You quietly enter into your child’s bedroom while they are asleep and notice them laying on their back with their mouth wide open. In the following days, you notice they are feeling more fatigued, maybe experiencing some congestion, and appearing to be more irritable than normal. Unsure why this is happening, you notice more and more than they are breathing through their mouth when asleep or possibly while awake as well. Could it be connected? As board-certified pediatric dentists in McKinney, Dr. Justin and Dr. Sage answer 4 of the most frequently asked questions about children and problems that can occur as a result of mouth breathing. Early recognition, evaluation, and treatment if necessary are important as mouth breathing can be a symptom of sleep disordered breathing.
1. How Do You Designate a “Mouth Breather?”
For healthy individuals, breathing through the nose is natural and normal. When watching your child as an infant, you probably never noticed them lying in their crib with their mouth open. This change from breathing through the nose to the mouth happens when an obstruction is present in the nasal passage. If your child is unable to receive enough oxygen through the nose, survival instincts kick in and mouth breathing occurs.

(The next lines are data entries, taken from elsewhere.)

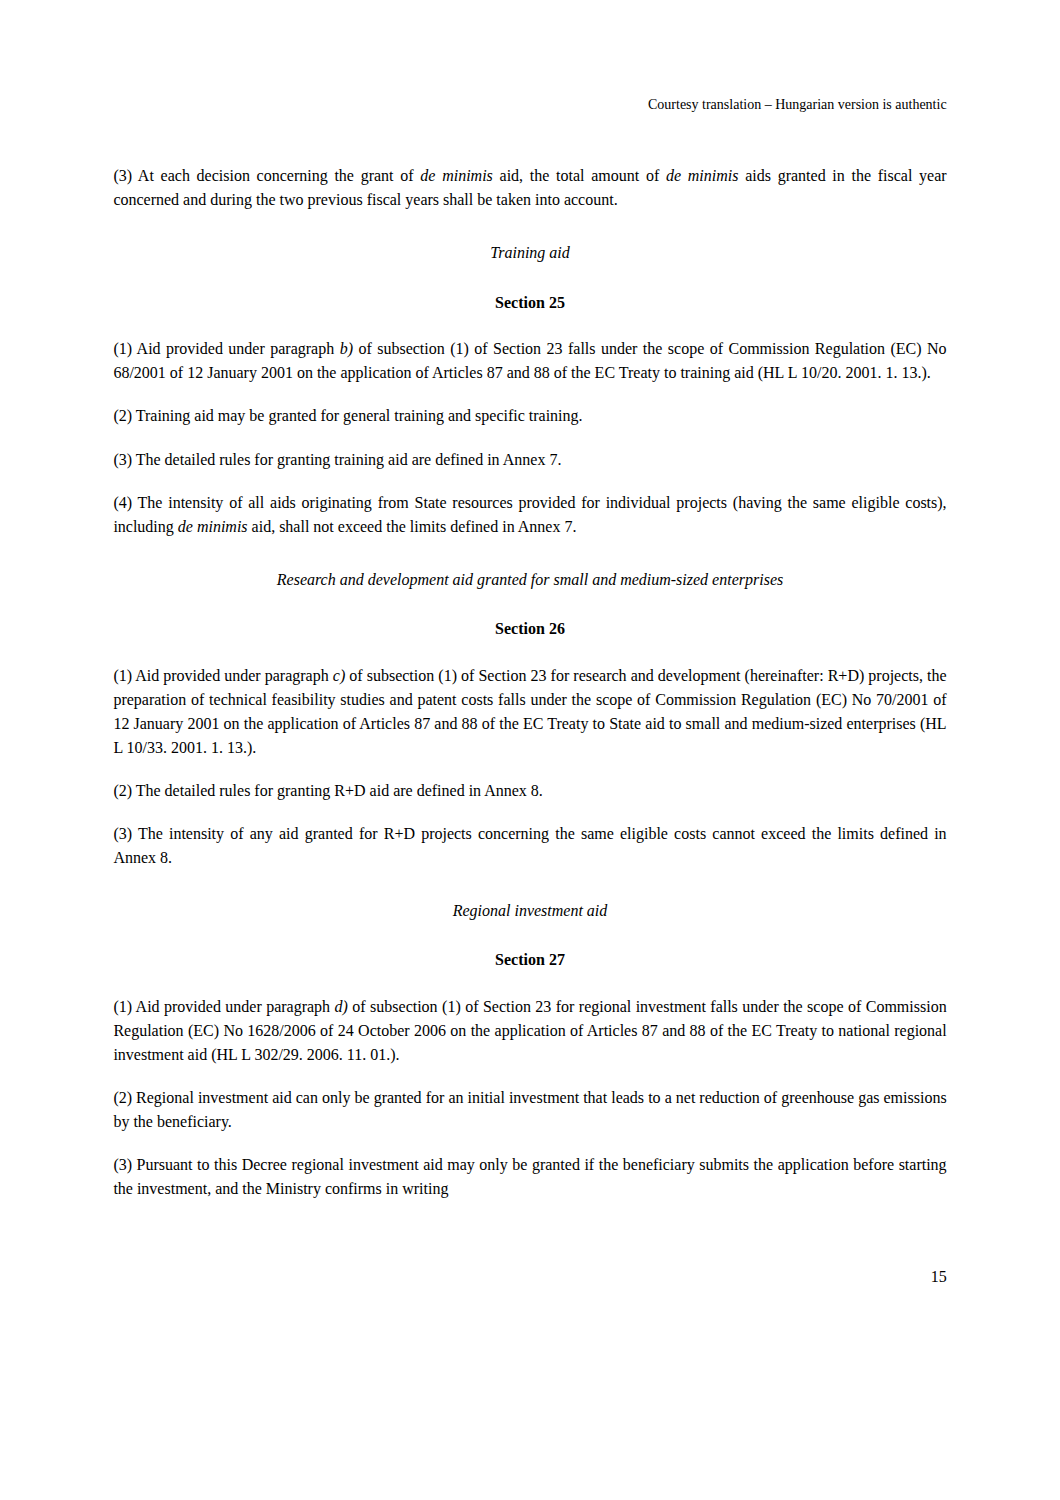Courtesy translation – Hungarian version is authentic
(3) At each decision concerning the grant of de minimis aid, the total amount of de minimis aids granted in the fiscal year concerned and during the two previous fiscal years shall be taken into account.
Training aid
Section 25
(1) Aid provided under paragraph b) of subsection (1) of Section 23 falls under the scope of Commission Regulation (EC) No 68/2001 of 12 January 2001 on the application of Articles 87 and 88 of the EC Treaty to training aid (HL L 10/20. 2001. 1. 13.).
(2) Training aid may be granted for general training and specific training.
(3) The detailed rules for granting training aid are defined in Annex 7.
(4) The intensity of all aids originating from State resources provided for individual projects (having the same eligible costs), including de minimis aid, shall not exceed the limits defined in Annex 7.
Research and development aid granted for small and medium-sized enterprises
Section 26
(1) Aid provided under paragraph c) of subsection (1) of Section 23 for research and development (hereinafter: R+D) projects, the preparation of technical feasibility studies and patent costs falls under the scope of Commission Regulation (EC) No 70/2001 of 12 January 2001 on the application of Articles 87 and 88 of the EC Treaty to State aid to small and medium-sized enterprises (HL L 10/33. 2001. 1. 13.).
(2) The detailed rules for granting R+D aid are defined in Annex 8.
(3) The intensity of any aid granted for R+D projects concerning the same eligible costs cannot exceed the limits defined in Annex 8.
Regional investment aid
Section 27
(1) Aid provided under paragraph d) of subsection (1) of Section 23 for regional investment falls under the scope of Commission Regulation (EC) No 1628/2006 of 24 October 2006 on the application of Articles 87 and 88 of the EC Treaty to national regional investment aid (HL L 302/29. 2006. 11. 01.).
(2) Regional investment aid can only be granted for an initial investment that leads to a net reduction of greenhouse gas emissions by the beneficiary.
(3) Pursuant to this Decree regional investment aid may only be granted if the beneficiary submits the application before starting the investment, and the Ministry confirms in writing
15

To designate someone as a “mouth breather,” one of the following reasons might be to blame:
- An obstruction exists within the nasal passage
- Your child has a deviated septum, polyps, or enlarged bones, vessels, or tissue in the nasal passageway (also known as turbinates)

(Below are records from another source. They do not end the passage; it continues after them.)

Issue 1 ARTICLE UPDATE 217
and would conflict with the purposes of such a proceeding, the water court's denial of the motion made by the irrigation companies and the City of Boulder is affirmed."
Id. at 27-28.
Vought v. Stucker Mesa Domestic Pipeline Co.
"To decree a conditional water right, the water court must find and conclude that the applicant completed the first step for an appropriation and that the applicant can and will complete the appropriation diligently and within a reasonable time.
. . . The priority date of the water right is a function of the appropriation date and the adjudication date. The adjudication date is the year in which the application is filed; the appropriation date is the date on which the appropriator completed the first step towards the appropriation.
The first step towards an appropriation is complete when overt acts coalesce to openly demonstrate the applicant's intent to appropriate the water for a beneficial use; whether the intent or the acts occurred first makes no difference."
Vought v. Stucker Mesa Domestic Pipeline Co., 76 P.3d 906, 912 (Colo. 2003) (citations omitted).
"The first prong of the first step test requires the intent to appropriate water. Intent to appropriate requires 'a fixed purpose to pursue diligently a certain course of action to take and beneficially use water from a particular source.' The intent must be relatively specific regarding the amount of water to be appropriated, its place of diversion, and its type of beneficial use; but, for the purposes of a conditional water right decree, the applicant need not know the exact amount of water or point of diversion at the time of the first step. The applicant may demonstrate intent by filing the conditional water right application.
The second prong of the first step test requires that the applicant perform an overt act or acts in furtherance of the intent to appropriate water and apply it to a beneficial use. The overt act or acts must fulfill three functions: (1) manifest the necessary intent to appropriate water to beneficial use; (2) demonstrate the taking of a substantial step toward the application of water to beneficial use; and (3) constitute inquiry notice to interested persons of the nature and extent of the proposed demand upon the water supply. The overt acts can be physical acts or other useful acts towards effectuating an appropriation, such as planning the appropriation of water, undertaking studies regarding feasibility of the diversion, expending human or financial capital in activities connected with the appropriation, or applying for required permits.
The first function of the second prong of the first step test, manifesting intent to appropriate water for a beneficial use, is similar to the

- Tongue-tie (also known as ankyloglossia)
- It is a habitual way to breathe
2. What Signs Are Most Prevalent When Determining if Your Child is a Mouth Breather?
If you’ve been observing your child’s sleeping patterns and whether they breathe with their mouth open or closed, you’re already taking the first step. This is the earliest and easiest way to find out if your little one is, in fact, a “mouth breather.” Some other signs to look for include:
- Is your baby snorting when they cry?
- Do they snore when asleep?
- Is their breathing silent?
- Do they grind their teeth at night?
- Do you tend to find your child breathing through their mouth while awake?
If you notice that your child’s breathing is loud or seems labored, they are likely having difficulty receiving enough oxygen. It is not uncommon for infants and toddlers to become congested from allergies or sinuses. If this is the case, make sure to talk to their doctor about proper treatment to reduce mucus and postnasal drip. Proper nasal hygiene prior to sleep can reduce symptoms of mouth-breathing.
Is There Such a Thing as a Partial Mouth Breather?
Yes, it is possible to be a partial mouth breather. During, the day, you may notice your child experiences no issues breathing through the mouth; however, the moment they lie down, it all changes. This is usually due to the sinuses and whatever might exist within the nasal passage moving toward the back of the mouth. Even the tongue or lower jaw (mandible) position while laying down can effectively obstruct your child’s airway. The presence of tethered oral tissues, such as tongue-ties can also create issues with breathing during the day and night time due to possible airway restriction.
3. What Can Happen if Mouth Breathing is Left Untreated?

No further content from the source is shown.